Des prix excessifs sir le marché parallèle
Pour mieux illustrer l’ampleur de la crise qui affecte la filière dans la conjoncture actuelle, M. Yahia citera les prix atteints ces derniers mois par les différents produits intégrés dans la production de l’aliment de volaille, dont le maïs qui se négocie sur le marché libre entre 6 600 et 7 400 Da/quintal, alors que son prix en temps normal est de 2 500 DA, le soja a atteint la fourchette des 10 000 à 12 000 DA/q au lieu de 6 000 – 7 000 DA/q.

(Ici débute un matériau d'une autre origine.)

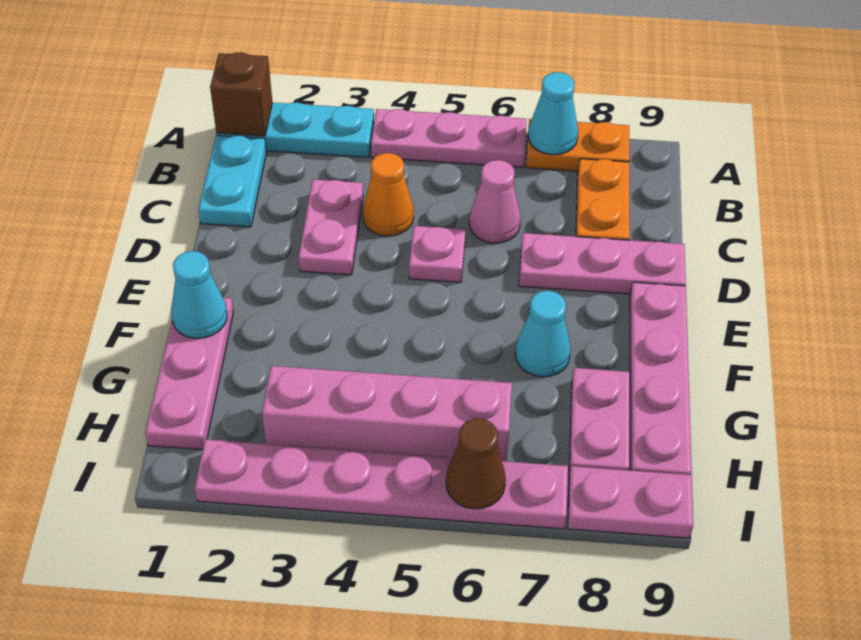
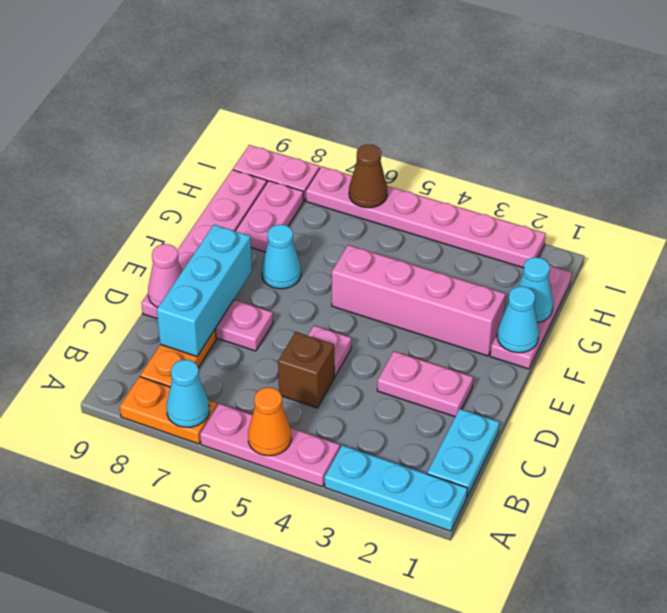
brown 1x1 brick [210,52,272,136] -> brown 1x1 brick moved to [278,332,334,408]
pink 1x2 plate [299,179,363,275] -> pink 1x2 plate turned to [377,351,473,417]
orange 1x1 cone [363,153,414,236] -> orange 1x1 cone moved to [248,387,291,456]
pink 1x1 cone [469,160,521,243] -> pink 1x1 cone moved to [148,244,182,307]
none -> cyan 1x3 brick [157,225,252,356]
none -> cyan 1x1 cone [518,257,553,323]
pink 1x4 brick [262,366,512,461] -> pink 1x4 brick moved to [332,245,506,356]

Au sujet du soja, il regrette de telles hausses alors que ses fabricants locaux sont exonérés de la TVA, et ce « sans parler de la qualité du produit qui laisse à désirer ». L’autre produit qui suscite l’étonnement des éleveurs, ajoute M. Yahia, est le son que les minoteries sont chargées de céder à un prix fixe de 15 00 DA/q, alors que « nous devons le payer en 2ème ou 3ème main (auprès des revendeurs, ndlr) à 4 500 DA. Ce qui est anormal, c’est que le son est un déchet issu de la production de la farine et de la semoule, mais il coûte plus cher que ces deux produits ». Autant de facteurs qui font que, dit-il, « nous travaillons à perte depuis plusieurs semaines. Avec toutes ces hausses, le coût de revient des œufs est de 420 DA/palette de 30 unités, alors que sur le marché de gros, elle est cédée à 350 DA, ce qui nous fait une perte sèche de 70 DA ».
Les éleveurs bovins, eux, non plus, ne bénéficient pas de subventions directes sur l’aliment, ce qui les contraint à s’approvisionner sur le marché libre à des prix qui, parfois sont triplés, voire quadruplés, que ce soit pour l’aliment composé (maïs, soja, etc.) ou le foin.

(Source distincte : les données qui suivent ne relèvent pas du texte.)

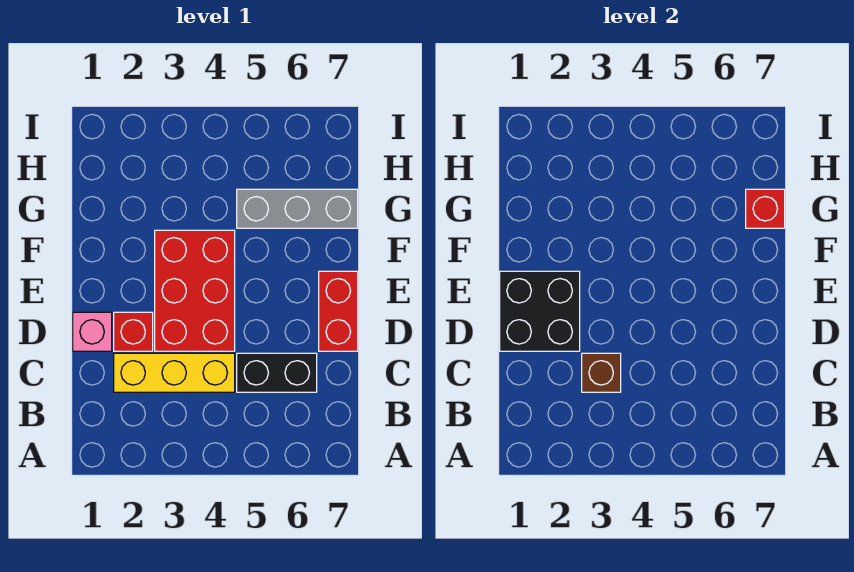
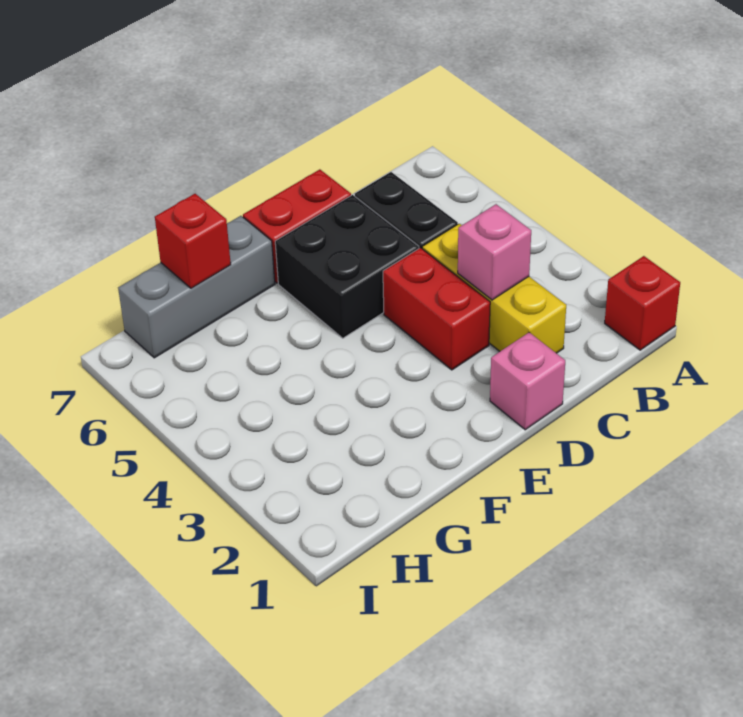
brown 1x1 brick [582,353,621,392] -> pink 1x1 brick [458,204,531,300]
black 2x2 brick [500,271,580,351] -> black 2x2 brick moved to [275,195,419,338]
red 1x1 brick [114,312,153,351] -> red 1x1 brick moved to [605,256,680,350]
red 2x3 brick [155,230,235,351] -> red 1x2 brick [383,248,490,370]
grey 1x3 brick [237,189,358,228] -> grey 1x3 brick turned to [118,216,275,358]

Pour ce qui est de la filière ovine, dont l’effectif s’élève à près de 30 millions de têtes, nombreux sont les spécialistes en la matière qui s’interrogent sur les prix de la viande ovine excessivement élevés, atteignant les 2 000 Da/kg, malgré autant de subventions accordées aux éleveurs, alors que dans la production de lait, la contribution de cette filière demeure marginale.
Du côté des pouvoirs publics, en déclarant devant les membres de la première chambre du parlement, jeudi dernier, qu’une révision des rations distribuées aux éleveurs est en cours de préparation au niveau de son Département, le ministre de tutelle laisse-t-il présager un espoir de voir les subventions de ce type bénéficier à toutes les catégories d’éleveurs ?
Enfin, la régulation du marché des produits de large consommation passe inéluctablement par la redéfinition des objectifs de la politique des subventions destinées non seulement à protéger les prix des produits finis mais aussi et surtout des intrants et matières premières au profit des producteurs pour réduire les coûts de production, comme c’est le cas des subventions destinées à l’alimentation animale. M. N.